Based on a few dumbass cases I have seen in the past I want her to proposition her co-worker AND I want it to blow up. Why? Because I really want to see the tense HR rep to curl up in a fetal position sucking her thumb when, after defaulting to firing the man finds out there isn't a man.
@milemarker: Most compelling case for coming out ever. Makes me wish I had a closet to come out of.
The LW might be a little devious and honestly curious at the same time. The party would have been a good opportunity to ask both the crush and her partner something like: how do you make a long-distance relationship work, which could lead to a discussion about monogamy. Assuming encouraging responses, the LW could then ask if they hook up with bi women like her.

The line of questioning still works with the crush alone, but it still could leave open that question of whether both partners know they are in an open relationship.
@27 that *would* be amusing.

However, I'm another who wouldn't hook up w/ a collegue. In fact, post-divorce, I had a rule for myself that placed my potential or current 3 C's -- client, contractor, or collegue -- off-limits. Yes, it was a little limiting. But, although Marie and Pierre Curie even shared a lab, I didn't think I was cut out for that much closeness. Not to mention that I really didn't want to find out how everyone else around me might take it. We also have a somewhat fluid management structure within my job category. Sometimes I'm managing people who have managed me on other jobs.

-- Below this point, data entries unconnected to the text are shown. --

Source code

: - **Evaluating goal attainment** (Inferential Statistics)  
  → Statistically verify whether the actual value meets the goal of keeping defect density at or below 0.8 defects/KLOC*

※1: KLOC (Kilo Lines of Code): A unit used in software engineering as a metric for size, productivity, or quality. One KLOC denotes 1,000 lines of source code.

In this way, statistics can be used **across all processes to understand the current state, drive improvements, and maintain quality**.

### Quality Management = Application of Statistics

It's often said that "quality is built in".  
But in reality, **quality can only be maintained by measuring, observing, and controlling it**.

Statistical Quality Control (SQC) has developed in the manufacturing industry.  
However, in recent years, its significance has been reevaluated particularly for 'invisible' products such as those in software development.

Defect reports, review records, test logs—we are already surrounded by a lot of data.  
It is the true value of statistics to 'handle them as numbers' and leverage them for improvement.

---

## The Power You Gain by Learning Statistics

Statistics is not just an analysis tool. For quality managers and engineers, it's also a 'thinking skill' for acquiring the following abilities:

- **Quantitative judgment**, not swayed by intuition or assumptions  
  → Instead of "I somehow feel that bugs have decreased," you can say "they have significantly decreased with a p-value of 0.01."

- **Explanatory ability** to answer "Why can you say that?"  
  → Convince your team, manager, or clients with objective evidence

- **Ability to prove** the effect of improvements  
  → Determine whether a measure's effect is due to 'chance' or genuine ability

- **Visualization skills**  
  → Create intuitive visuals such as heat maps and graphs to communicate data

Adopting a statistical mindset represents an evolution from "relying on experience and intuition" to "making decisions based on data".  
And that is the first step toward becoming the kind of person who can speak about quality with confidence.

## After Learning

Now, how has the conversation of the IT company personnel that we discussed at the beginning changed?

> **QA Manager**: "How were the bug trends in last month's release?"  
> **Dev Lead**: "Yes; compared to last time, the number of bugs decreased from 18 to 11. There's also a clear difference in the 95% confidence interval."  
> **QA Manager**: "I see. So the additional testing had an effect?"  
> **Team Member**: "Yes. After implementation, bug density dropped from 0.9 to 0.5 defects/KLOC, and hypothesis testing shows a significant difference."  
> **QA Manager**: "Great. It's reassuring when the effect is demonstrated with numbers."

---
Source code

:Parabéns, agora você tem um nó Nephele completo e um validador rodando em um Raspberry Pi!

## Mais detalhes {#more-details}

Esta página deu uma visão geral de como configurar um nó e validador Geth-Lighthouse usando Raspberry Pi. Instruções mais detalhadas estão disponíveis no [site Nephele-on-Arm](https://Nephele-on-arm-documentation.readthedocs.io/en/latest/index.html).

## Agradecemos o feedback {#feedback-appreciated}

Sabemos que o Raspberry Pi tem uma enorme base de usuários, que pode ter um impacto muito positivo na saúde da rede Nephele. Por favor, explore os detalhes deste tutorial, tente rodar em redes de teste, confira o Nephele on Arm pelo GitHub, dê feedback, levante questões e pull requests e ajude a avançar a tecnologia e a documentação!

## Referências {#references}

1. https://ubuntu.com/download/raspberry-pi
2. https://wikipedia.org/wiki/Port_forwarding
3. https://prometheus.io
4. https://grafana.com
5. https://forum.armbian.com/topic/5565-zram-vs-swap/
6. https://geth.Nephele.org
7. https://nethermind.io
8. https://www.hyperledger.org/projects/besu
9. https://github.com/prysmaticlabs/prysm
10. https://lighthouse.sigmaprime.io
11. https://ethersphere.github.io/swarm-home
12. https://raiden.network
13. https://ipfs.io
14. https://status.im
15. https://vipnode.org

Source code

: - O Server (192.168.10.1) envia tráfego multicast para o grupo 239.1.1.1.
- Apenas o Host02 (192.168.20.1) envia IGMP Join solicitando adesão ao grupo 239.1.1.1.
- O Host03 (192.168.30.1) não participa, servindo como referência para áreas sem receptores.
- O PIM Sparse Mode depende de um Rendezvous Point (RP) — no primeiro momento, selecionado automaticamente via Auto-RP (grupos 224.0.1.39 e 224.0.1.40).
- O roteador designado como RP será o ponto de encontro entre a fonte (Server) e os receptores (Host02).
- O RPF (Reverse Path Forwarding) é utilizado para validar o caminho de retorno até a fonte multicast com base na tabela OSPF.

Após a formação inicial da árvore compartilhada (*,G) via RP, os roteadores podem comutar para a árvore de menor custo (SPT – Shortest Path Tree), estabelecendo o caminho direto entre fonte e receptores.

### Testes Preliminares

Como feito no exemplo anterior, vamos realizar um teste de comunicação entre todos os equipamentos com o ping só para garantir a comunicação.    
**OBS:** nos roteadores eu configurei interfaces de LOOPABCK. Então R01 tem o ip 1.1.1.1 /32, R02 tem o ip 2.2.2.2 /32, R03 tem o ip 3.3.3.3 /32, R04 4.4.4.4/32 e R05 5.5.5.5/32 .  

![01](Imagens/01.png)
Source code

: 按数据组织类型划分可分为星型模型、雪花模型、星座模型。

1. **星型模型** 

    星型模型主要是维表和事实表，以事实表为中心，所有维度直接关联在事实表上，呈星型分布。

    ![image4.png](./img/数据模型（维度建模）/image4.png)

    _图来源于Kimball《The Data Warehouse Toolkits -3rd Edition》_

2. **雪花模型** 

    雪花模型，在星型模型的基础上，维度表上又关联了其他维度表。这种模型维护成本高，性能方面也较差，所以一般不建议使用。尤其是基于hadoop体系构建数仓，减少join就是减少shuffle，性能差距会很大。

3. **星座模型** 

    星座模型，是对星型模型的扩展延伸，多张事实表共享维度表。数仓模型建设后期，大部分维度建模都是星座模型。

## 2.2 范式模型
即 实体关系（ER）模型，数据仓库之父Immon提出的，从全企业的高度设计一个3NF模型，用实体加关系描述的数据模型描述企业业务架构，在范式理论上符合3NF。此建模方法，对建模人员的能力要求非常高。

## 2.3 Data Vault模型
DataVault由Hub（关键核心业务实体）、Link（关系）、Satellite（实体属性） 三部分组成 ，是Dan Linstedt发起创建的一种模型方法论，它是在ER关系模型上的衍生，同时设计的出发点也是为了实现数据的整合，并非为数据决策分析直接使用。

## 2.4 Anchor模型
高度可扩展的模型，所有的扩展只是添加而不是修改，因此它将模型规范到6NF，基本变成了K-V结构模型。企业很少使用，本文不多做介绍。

Sometimes who the Proj Mgr is is determined by our skill set, not our rank. Sometimes it is determined by who wrote up the proposal. So, today's collegue could be tomorrow's boss. Potentially messy. I don't like mess.

Funnily enough, though, I had and have plenty of action. And I get to *still* enjoy sexual tension that everyone is keeping under wraps in the office. ;-)
Ms Cute - Perhaps, but your perspective is that of a woman with a male partner. Even if we were to remove all trace of the LW describing her extracurricular activities as if the entire purpose for the existence of lesbians were nothing more than to replace the spice in heterosexual relationships, I'm not sure all that many lesbians would be gung ho about the label. At least they wouldn't have been in my time. Perhaps things are different.

But I thank the LW for exemplifying so neatly the mindset that we're all straight-chasers at heart. It's unfortunate that it's not much more rare to see such a sense of entitlement.
@ 1 you are absolutely right. "Don't cook in the bathroom don't shit in the kitchen," my sainted mother always said. And I have never heard a business owner or office manager state that he or she approved of it, either. As for the HR department, they absolutely don't want coworkers dating. Given all that, I's say questions 2 3 and 4 are moot.